>>>

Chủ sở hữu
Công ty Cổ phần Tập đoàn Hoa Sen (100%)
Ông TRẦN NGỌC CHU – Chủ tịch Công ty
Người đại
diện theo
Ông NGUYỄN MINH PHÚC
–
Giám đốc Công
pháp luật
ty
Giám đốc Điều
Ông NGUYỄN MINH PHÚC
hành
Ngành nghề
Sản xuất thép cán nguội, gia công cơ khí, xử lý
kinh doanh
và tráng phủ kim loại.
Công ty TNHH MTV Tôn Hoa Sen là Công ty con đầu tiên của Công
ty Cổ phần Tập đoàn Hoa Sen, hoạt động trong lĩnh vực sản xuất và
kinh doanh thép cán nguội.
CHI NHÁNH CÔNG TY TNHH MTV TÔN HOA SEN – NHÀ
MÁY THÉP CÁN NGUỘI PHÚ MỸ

<<<

[ЗАДАНИЕ]
Оформите все строки приведенных выше данных как JSON-список строк, где каждой строке текста соответствует одна строка списка. Пустые строки в список не включайте.

[РЕШЕНИЕ ЗАДАЧИ]
[
  "Chủ sở hữu",
  "Công ty Cổ phần Tập đoàn Hoa Sen (100%)",
  "Ông TRẦN NGỌC CHU – Chủ tịch Công ty",
  "Người đại",
  "diện theo",
  "Ông NGUYỄN MINH PHÚC",
  "–",
  "Giám đốc Công",
  "pháp luật",
  "ty",
  "Giám đốc Điều",
  "Ông NGUYỄN MINH PHÚC",
  "hành",
  "Ngành nghề",
  "Sản xuất thép cán nguội, gia công cơ khí, xử lý",
  "kinh doanh",
  "và tráng phủ kim loại.",
  "Công ty TNHH MTV Tôn Hoa Sen là Công ty con đầu tiên của Công",
  "ty Cổ phần Tập đoàn Hoa Sen, hoạt động trong lĩnh vực sản xuất và",
  "kinh doanh thép cán nguội.",
  "CHI NHÁNH CÔNG TY TNHH MTV TÔN HOA SEN – NHÀ",
  "MÁY THÉP CÁN NGUỘI PHÚ MỸ"
]